To start, read the graph for the voltage waveform and pick out as many points as you can and record their amplitude and time position. You can then use a curve fitting strategy to create a polynomial that closely matches the original waveform. A typical method is the sum of squared errors which provides a statistically similar waveform.
That's becomes your wave v(t).
Do the same for the current waveform, that becomes your wave i(t).
Do the math:
Pavg=(1/T)*integrate(v(t)*i(t),dt,0,T)
which is an integration of the product of voltage and current over the time period of one complete cycle T, or if you skip the parts that are zero in the wave fitting, then you just integrate over time from t1 to t2 but still use (1/T) as the multiplier out in front.
Note that both v(t) and i(t) have the same sign for a resistive element like a 1 ohm resistor.

The second method is a little easier. We approximate the waveform as a series of steps, where each step is as small as we can do keeping it practical. This method is also faster. The idea is to use those step amplitudes and time periods to come up with a reasonable approximation.
The step amplitudes will have both amplitudes and duration, so you'll get two numbers for each step like 2,0.1 or something.
For your voltage waveform, say the peak is at 4 volts, and lets say that we approximate the duration of that to be 0.001 seconds. For the current wave at that time say the peak is at 2 amps (once the current sensor is flipped). So we have voltage 4 volts and current 2 amps and time 1ms. This means we do next:
p1=4*2*0.001=0.008

Now lets say that just to the right of that we have an amplitude of 3.8 for the next 1ms, and thus current of 1.9 amps. We then have:
p2=3.8*1.9*0.001=0.00722 but to keep this simple lets say it was 0.007 only.

After we do all the points p1, p2, p3, ..., pN, then we sum up all the results:
Ps=p1+p2+p3+...+pN

and now since we have times when there is zero voltage, we find the ratio of the non zero times to the zero times, and say the wave is non zero for 1/3 the total time period. We then note the total time period is unity which is 1, so we have:
D=(1/3)/1=1/3

so we multiply the sum Ps above by 1/3 and that gives us the total average power:
Pavg=Ps*D=(0.008+0.007+...)*(1/3)

If we only had those two measurements we would get 0.015/3=0.005 for example.

If you keep the time spacings all the same (such as 0.001 second as above) it makes it a little simpler but i presented this method in case you want to use different time periods for different parts of the wave.
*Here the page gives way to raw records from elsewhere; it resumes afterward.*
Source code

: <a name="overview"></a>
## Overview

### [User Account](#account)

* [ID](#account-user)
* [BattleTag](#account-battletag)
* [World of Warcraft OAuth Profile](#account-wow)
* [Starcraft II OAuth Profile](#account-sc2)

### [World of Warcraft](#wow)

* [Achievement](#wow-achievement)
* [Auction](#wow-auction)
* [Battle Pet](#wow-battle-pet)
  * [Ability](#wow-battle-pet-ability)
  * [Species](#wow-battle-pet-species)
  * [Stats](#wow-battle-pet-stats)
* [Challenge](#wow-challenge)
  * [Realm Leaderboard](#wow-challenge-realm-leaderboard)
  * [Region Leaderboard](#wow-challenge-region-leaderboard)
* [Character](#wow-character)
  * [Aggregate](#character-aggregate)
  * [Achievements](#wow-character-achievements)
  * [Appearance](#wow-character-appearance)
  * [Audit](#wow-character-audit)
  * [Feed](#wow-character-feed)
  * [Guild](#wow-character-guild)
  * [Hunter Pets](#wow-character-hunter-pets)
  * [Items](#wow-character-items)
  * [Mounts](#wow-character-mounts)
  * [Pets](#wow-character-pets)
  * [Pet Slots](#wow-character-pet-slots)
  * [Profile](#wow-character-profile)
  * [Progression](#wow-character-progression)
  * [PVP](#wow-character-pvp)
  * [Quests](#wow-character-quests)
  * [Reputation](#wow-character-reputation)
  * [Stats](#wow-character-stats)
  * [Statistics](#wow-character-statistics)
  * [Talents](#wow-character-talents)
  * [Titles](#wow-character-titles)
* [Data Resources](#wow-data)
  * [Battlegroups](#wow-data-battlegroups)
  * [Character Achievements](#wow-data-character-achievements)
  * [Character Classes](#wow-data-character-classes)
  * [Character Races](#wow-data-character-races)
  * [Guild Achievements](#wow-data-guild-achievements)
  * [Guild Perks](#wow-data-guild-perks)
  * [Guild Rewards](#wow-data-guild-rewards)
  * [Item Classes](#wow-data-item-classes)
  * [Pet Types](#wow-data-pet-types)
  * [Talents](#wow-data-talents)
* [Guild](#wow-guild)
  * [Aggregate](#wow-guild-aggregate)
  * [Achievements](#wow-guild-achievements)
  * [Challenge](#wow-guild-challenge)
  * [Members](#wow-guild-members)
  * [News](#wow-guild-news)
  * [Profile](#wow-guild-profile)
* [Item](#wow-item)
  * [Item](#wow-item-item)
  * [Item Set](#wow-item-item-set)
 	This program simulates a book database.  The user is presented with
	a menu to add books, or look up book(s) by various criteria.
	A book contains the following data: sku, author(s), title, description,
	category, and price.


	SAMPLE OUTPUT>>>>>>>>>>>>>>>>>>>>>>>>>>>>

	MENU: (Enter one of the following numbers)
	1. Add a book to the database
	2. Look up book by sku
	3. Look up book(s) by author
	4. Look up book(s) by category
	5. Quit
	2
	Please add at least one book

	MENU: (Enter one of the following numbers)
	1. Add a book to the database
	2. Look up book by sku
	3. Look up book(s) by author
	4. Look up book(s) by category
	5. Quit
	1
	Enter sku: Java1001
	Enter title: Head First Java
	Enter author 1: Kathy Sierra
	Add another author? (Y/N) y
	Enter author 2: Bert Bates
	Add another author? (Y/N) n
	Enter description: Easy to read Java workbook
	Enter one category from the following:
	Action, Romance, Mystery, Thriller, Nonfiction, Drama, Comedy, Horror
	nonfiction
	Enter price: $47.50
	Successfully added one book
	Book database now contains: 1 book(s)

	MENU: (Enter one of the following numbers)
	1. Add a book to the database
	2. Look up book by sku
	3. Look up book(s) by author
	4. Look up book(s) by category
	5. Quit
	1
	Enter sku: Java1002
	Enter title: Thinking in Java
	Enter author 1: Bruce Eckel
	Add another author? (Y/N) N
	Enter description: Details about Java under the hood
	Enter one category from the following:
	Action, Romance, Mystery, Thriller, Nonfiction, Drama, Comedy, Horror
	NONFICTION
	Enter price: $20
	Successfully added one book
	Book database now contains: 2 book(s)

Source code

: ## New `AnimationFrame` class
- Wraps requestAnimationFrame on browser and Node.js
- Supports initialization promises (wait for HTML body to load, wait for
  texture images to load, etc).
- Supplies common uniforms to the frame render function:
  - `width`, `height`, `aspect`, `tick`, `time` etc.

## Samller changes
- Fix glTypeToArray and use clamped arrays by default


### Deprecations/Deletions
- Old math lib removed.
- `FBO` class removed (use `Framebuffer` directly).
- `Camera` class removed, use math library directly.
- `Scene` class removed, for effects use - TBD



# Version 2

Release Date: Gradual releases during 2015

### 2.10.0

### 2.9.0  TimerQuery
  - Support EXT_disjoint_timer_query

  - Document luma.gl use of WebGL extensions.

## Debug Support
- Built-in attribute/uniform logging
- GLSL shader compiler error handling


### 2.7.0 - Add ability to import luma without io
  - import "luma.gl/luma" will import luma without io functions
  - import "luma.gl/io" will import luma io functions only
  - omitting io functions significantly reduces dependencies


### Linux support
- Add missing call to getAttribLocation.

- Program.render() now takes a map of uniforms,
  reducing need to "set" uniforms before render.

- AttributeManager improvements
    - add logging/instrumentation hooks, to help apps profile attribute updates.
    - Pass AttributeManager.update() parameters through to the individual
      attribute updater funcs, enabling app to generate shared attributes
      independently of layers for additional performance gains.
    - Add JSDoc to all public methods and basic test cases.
A key point is that the RMS value changes more for higher amplitude parts of the signal than for lower amplitude parts, so if you use better care and precision for the high peak than for the lower peaks you should get a reasonable estimate.

There are other methods, this last one is the simplest unless you have or can create your own software. The next simplest by hand method is the trapezoidal method which just has an extra step that averages every two points.

If you have a theoretical model of the system we can use that to check our numerical results. That model would have to be capable of creating that same voltage wave and current wave. We could then do a very precise calculation and compare it with measurements and the approximate average power calculation above.